February 27, 2009

What would you have said to William the Conqueror? Also, what would you have called him — Mr. Conqueror?

by

William the Conqueror sez "What?"

William the Conqueror sez "What?"

This BBC story has reminded me why I refused to study linguistics in any shape or form while doing a modern languages degree. It may seem a counter-intuitive decision but one day I stumbled into the library to find a friend writing an essay on “The Importance of the Mute E in French”. She didn’t seem to resent the imposition: I, on the other hand, stamped my feet and snorted like a furious carthorse. Life was, and is, too short to warrant an in-depth discussion of the value of the letter “e”, mute or otherwise. She got a First; I got a 2:2. I still think I made the right choice.

A few years on and a couple of miles down the road, researchers at Reading University believe they know which are the oldest words in the English language. This should be very exciting – an anthropological breakthrough, an insight into where we came from! – but these guys reduce it to a computer model that tracks the rate of change of words, giving us a lexicon of two hundred words that are not specific to culture and technology and therefore stick around whatever happens.

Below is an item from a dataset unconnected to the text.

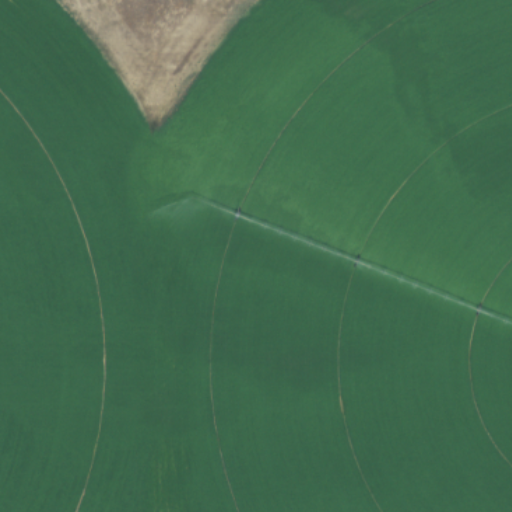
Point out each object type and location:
crop: (255, 255)
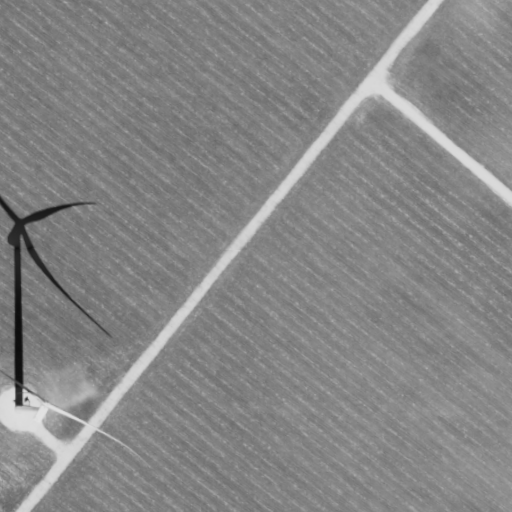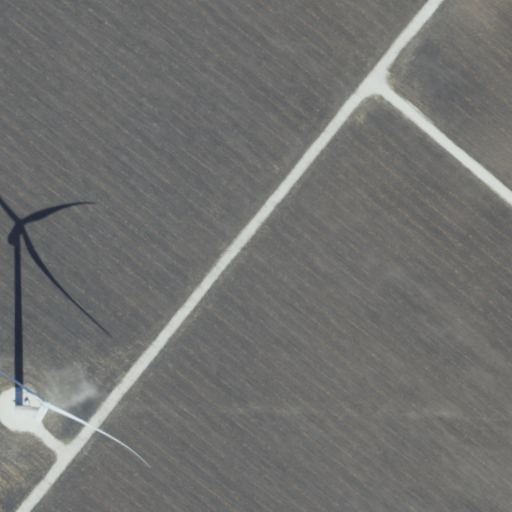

According to Professor Mark Pagel, an evolutionary biologist at the University, “From that list you can derive a phrasebook of words you could use if you tried to show up and talk to, for example, William the Conqueror.” “I”, “we”, “two” and “three” are the top four. It’s all very worthy but not exactly riveting: the Norman king would have understood the same concepts expressed through basic rhyme. This is what happens when language is broken down to algorithms.

Even worse, “dirty”, “squeeze” and “guts” are on their way out, which begs the question: What are crime writers going to do?